¿Cómo evitar la locura en las rebajas?

A veces en el momento, gastamos en cosas por las cuales nos arrepentimos después.

Es enero y como el cambio de estación se avecina, también vienen a toda prisa los cambios en la moda. Y la cosa es que a los minoristas no les conviene guardar en el almacén su colección de otoño-invierno de este año. Es demasiado caro para las empresas, así que terminan por dar todo al costo que les es mucho más conveniente.

Como persona que trabajó en cierta tienda de ropa española, puedo decir que hay varias formas para evitar que la fiebre de las compras se nos suba a la cabeza y nos demos menos miedo entre nosotras como también a los dependientes de las tiendas.

1. Evita el primer día de rebajas
Si alguna vez pasaste al final de la primer semana de enero por la mañana en un centro comercial y viste a un montón de mujeres afuera de una tienda, no era ni una convención ni un evento especial. Sólo era el primer día de las rebajas.

La tienda es una locura, las filas son enormes y es muy difícil encontrar tu talla. A menos de que vaya con una amiga que haga fila mientras tu eliges y viceversa (tanto en probadores como en las cajas), te recomiendo que te abstengas.

Además de que las rebajas continúan todo el mes y son progresivas. Cada semana van aumentando los descuentos. El único problema puede estar en encontrar las tallas correctas después de una o dos semanas. Así que pon en la balanza eso antes de que decidas en qué día piensas ir.

2. Si no es de tu talla, déjalo
Con esa fiebre de las rebajas, es fácil decidir llevarte algo 2 tallas más grandes simplemente porque te encanta y no hay de tu talla. Este es un grave error, que seguro lamentarás después. Aunque hayas ahorrado más de la mitad en esa prenda, de qué tanto puede servir si no te ajusta bien?

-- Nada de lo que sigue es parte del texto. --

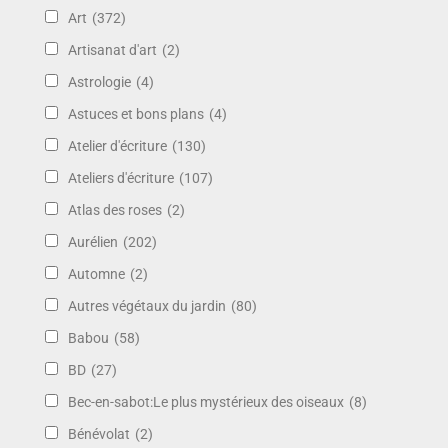
Art
(372)
Artisanat d'art
(2)
Astrologie
(4)
Astuces et bons plans
(4)
Atelier d'écriture
(130)
Ateliers d'écriture
(107)
Atlas des roses
(2)
Aurélien
(202)
Automne
(2)
Autres végétaux du jardin
(80)
Babou
(58)
BD
(27)
Bec-en-sabot:Le plus mystérieux des oiseaux
(8)
Bénévolat
(2)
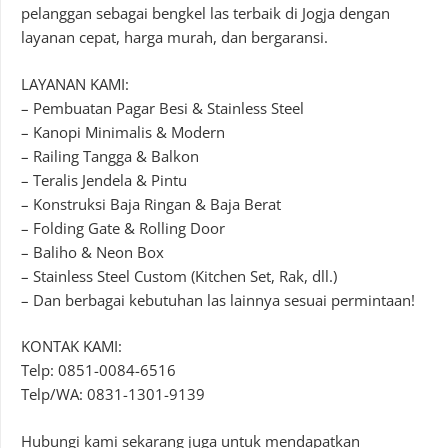
pelanggan sebagai bengkel las terbaik di Jogja dengan
layanan cepat, harga murah, dan bergaransi.
LAYANAN KAMI:
– Pembuatan Pagar Besi & Stainless Steel
– Kanopi Minimalis & Modern
– Railing Tangga & Balkon
– Teralis Jendela & Pintu
– Konstruksi Baja Ringan & Baja Berat
– Folding Gate & Rolling Door
– Baliho & Neon Box
– Stainless Steel Custom (Kitchen Set, Rak, dll.)
– Dan berbagai kebutuhan las lainnya sesuai permintaan!
KONTAK KAMI:
Telp: 0851-0084-6516
Telp/WA: 0831-1301-9139
Hubungi kami sekarang juga untuk mendapatkan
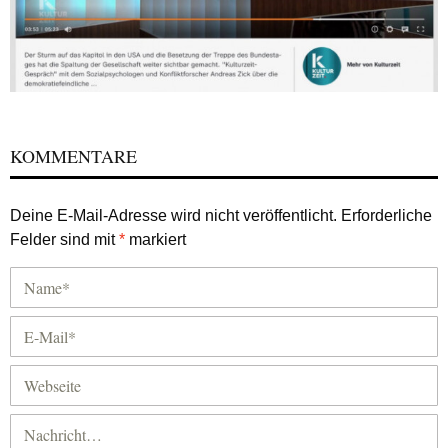
KOMMENTARE
Deine E-Mail-Adresse wird nicht veröffentlicht.
Erforderliche
Felder sind mit
*
markiert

Yo he comprado mal mis tallas en muchas ocasiones, y me tomó varios años el practicar el autocontrol y dejarlas si no me quedaban. Pero ahora que ya aprendí la lección, nunca compro algo si no me ajusta perfecto. Y no pienses en que “lo puedes mandar a arreglar” o que puedes ponerte a batallar con la máquina de coser un rato, a menos de que sepas bien cómo se hace. Si lo llevas a arreglar no habrás ahorrado nada y si lo intentas tú puedes arruinar la prenda para siempre.

Ahora, de esto podemos excluir las prendas que es normal ajustar como pantalones. Esos nunca son de nuestro largo, ¿verdad?

3. No te dejes llevar por la mercadotecnia
A veces su propósito es hacernos sentir que es de vital importancia que compremos ciertas cosas o las perderemos para siempre. Mientras que es cierto que ciertos modelos de ropa no van a volver, siempre habrá nuevas cosas que cumplan la misma función aunque no sean iguales. No gastes demasiado “por ahorrar”.

En realidad si gastas de más “ahorrando”, estás gastando y no dejes que te convenzan de otra cosa.

¿Tienen algún otro tip para no caer en la locura de las rebajas?